TASK DIRECTIONS: The result should be an exact copy of only the lines from the one holding "0: (1112, 66)" through the last line of the data below, please, without pictures.
----
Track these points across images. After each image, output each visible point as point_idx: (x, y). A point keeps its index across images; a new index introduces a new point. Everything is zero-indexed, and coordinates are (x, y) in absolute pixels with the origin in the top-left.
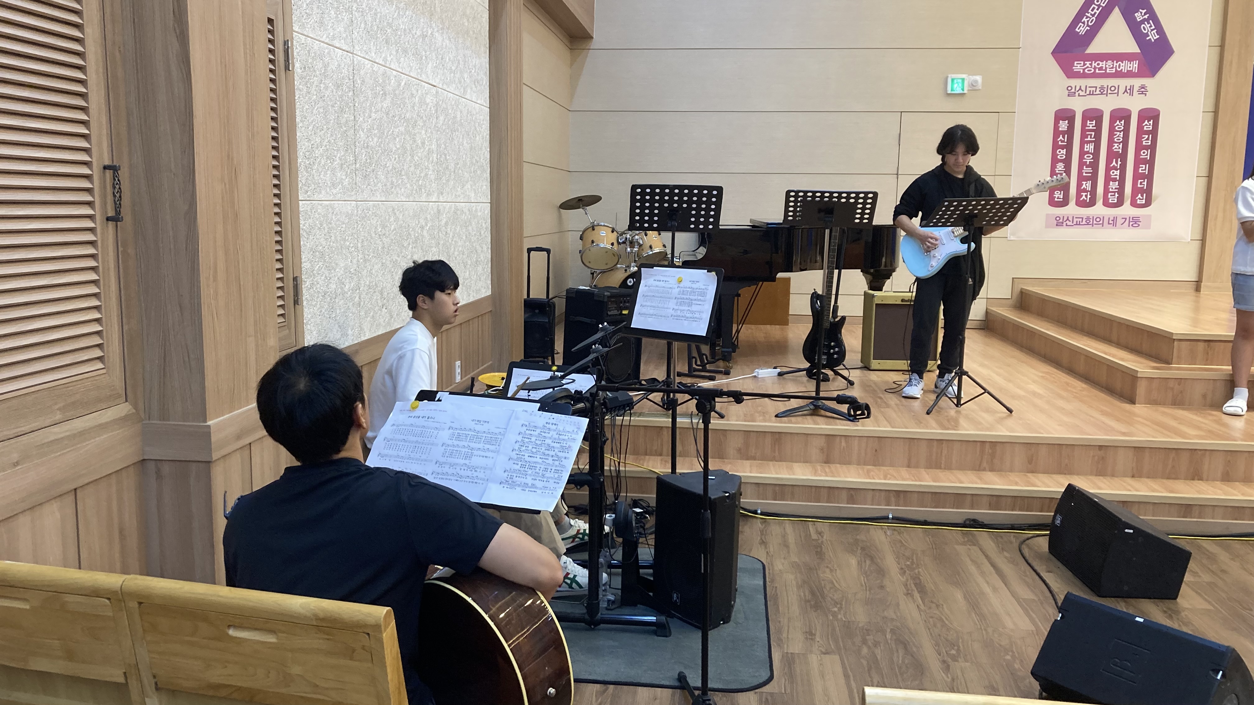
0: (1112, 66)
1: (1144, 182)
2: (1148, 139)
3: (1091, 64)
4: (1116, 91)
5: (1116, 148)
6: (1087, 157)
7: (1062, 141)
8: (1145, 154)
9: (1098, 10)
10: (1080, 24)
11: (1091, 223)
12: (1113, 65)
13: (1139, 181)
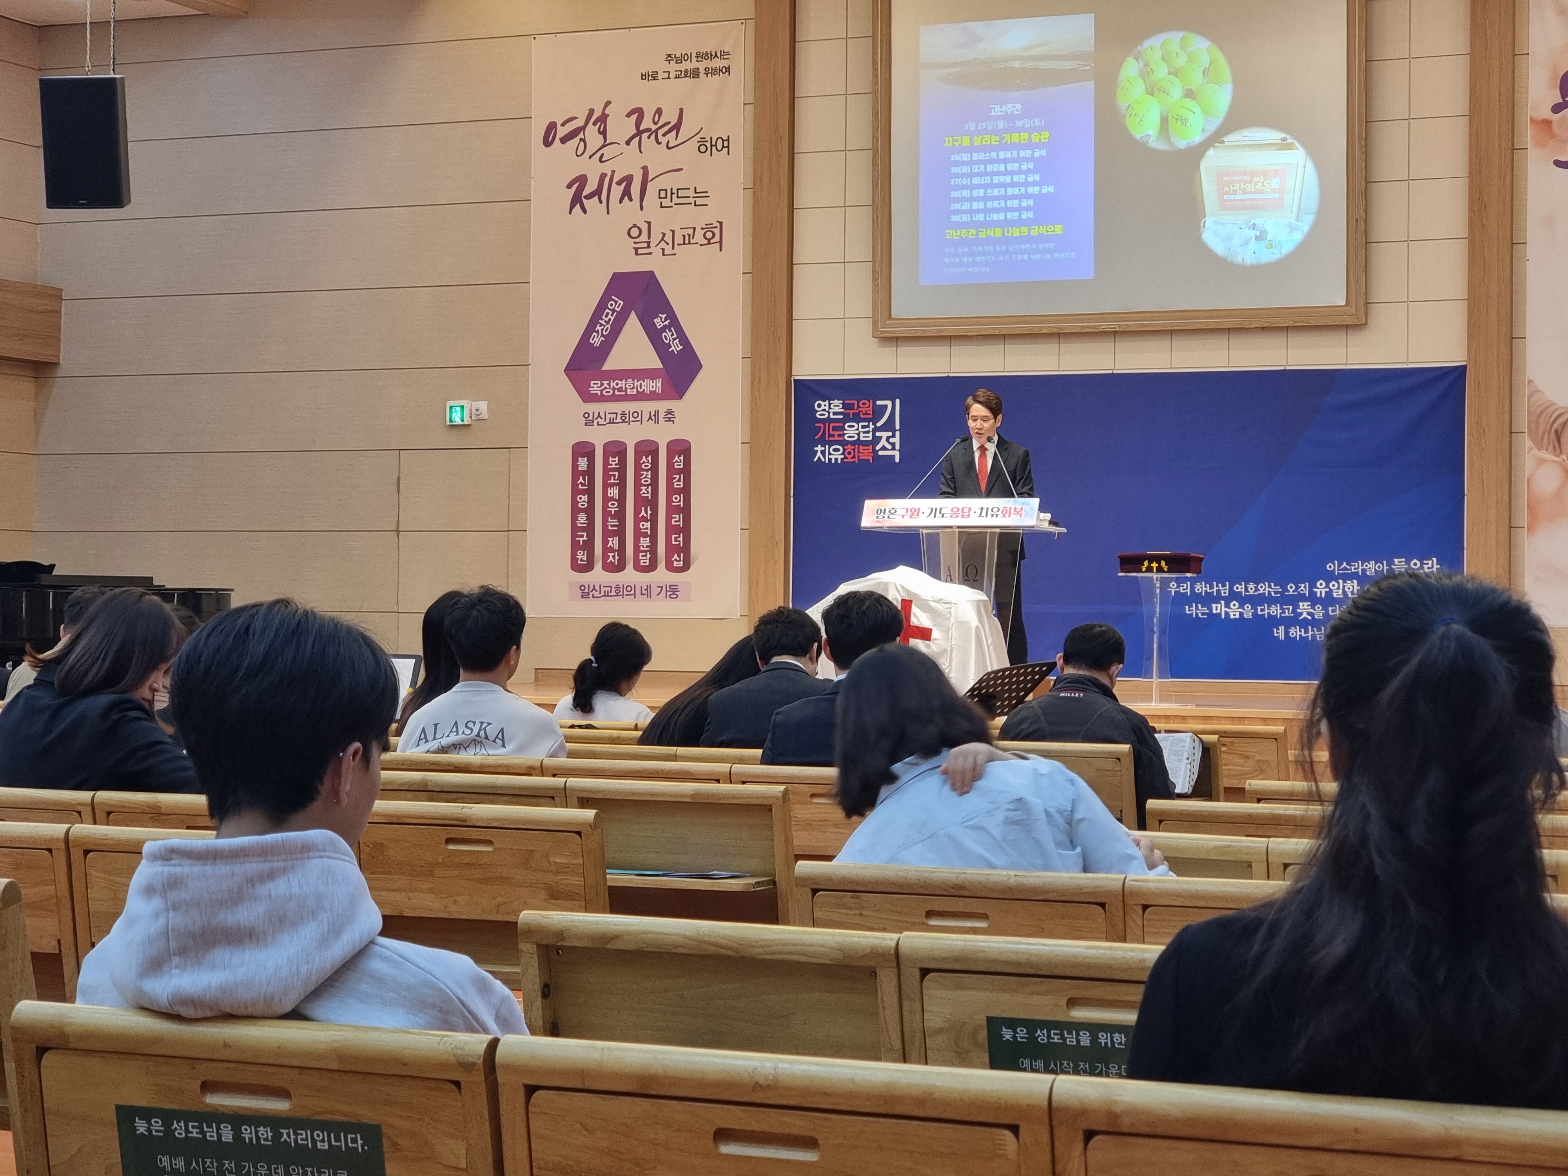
0: (632, 386)
1: (679, 537)
2: (679, 480)
3: (609, 384)
4: (639, 418)
5: (644, 493)
6: (612, 504)
7: (583, 485)
8: (678, 500)
9: (612, 315)
10: (594, 334)
11: (621, 593)
12: (634, 384)
13: (674, 536)
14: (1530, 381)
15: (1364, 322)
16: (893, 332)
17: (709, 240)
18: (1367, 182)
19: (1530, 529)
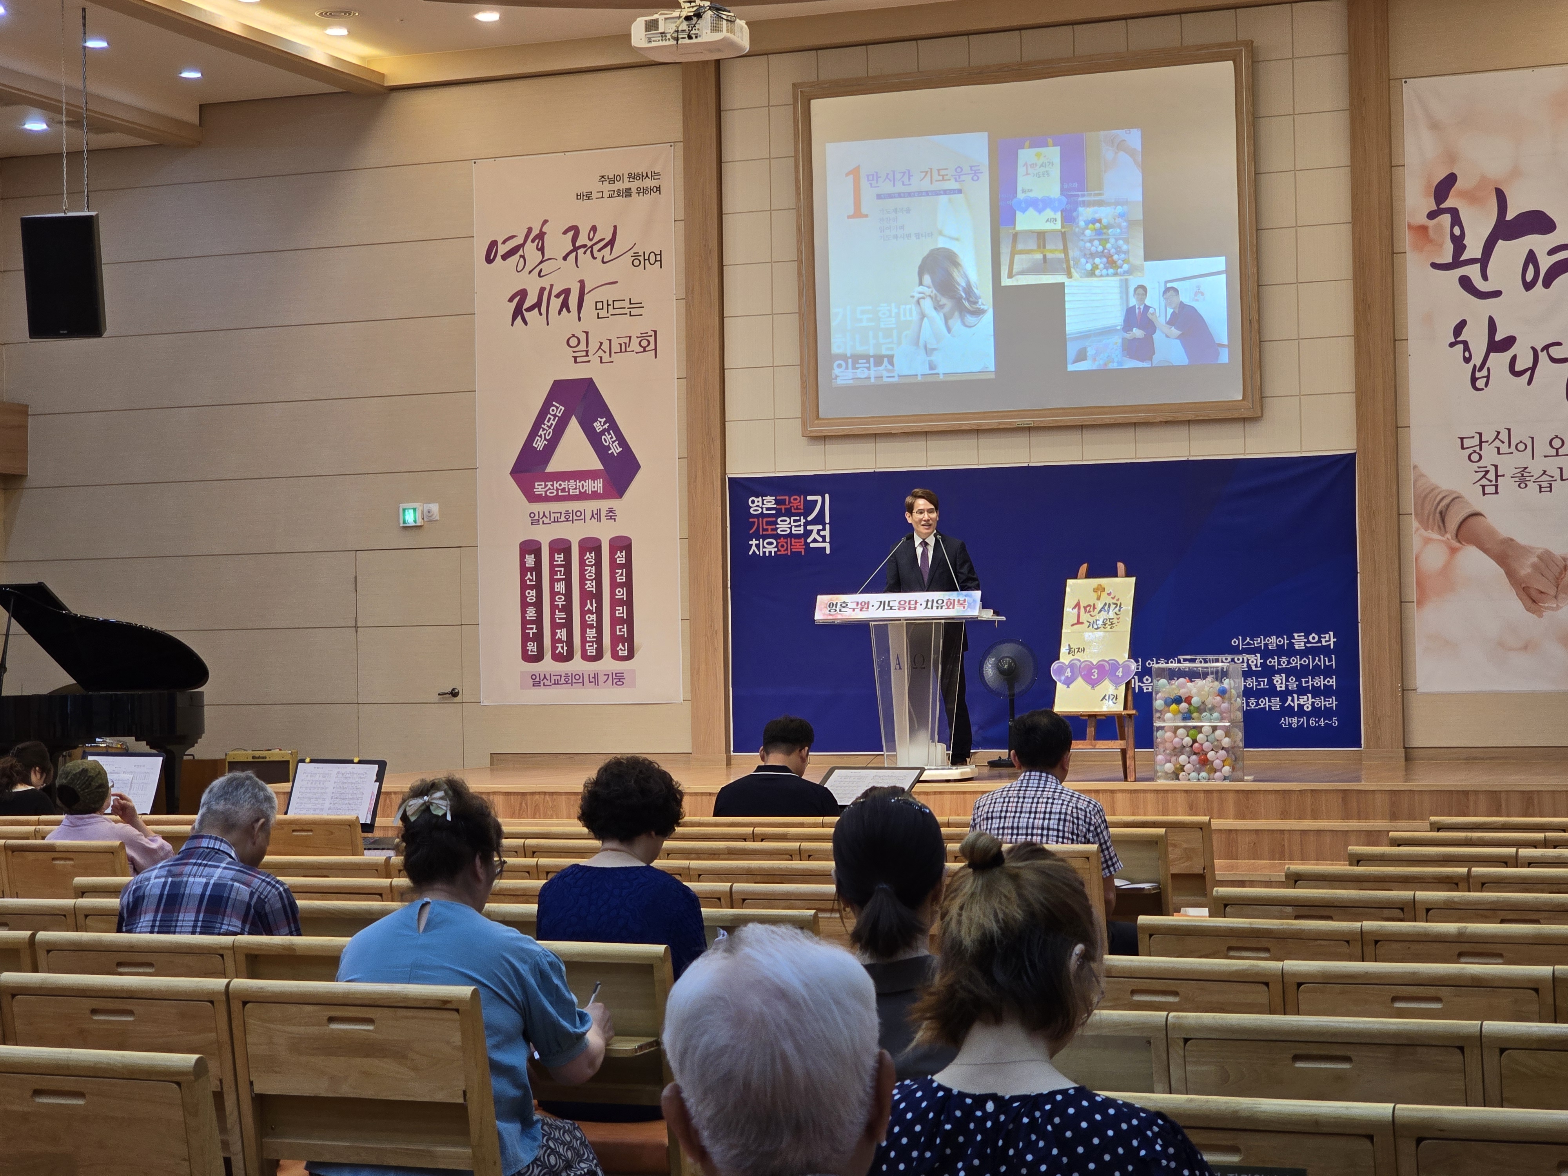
0: (574, 487)
1: (623, 628)
2: (622, 575)
4: (582, 517)
5: (589, 587)
6: (559, 598)
7: (531, 580)
8: (621, 593)
9: (554, 420)
10: (537, 438)
11: (570, 681)
12: (576, 485)
13: (618, 627)
14: (1415, 467)
15: (1260, 415)
16: (821, 431)
17: (644, 348)
18: (1259, 286)
19: (1420, 603)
----
TASK OUTPUT:
0: (1112, 66)
1: (1144, 182)
2: (1148, 139)
3: (1091, 64)
4: (1116, 91)
5: (1116, 148)
6: (1087, 157)
7: (1062, 141)
8: (1145, 154)
9: (1098, 10)
10: (1080, 24)
11: (1091, 223)
12: (1113, 65)
13: (1139, 181)
0: (632, 386)
1: (679, 537)
2: (679, 480)
3: (609, 384)
4: (639, 418)
5: (644, 493)
6: (612, 504)
7: (583, 485)
8: (678, 500)
9: (612, 315)
10: (594, 334)
11: (621, 593)
12: (634, 384)
13: (674, 536)
14: (1530, 381)
15: (1364, 322)
16: (893, 332)
17: (709, 240)
18: (1367, 182)
19: (1530, 529)
0: (574, 487)
1: (623, 628)
2: (622, 575)
4: (582, 517)
5: (589, 587)
6: (559, 598)
7: (531, 580)
8: (621, 593)
9: (554, 420)
10: (537, 438)
11: (570, 681)
12: (576, 485)
13: (618, 627)
14: (1415, 467)
15: (1260, 415)
16: (821, 431)
17: (644, 348)
18: (1259, 286)
19: (1420, 603)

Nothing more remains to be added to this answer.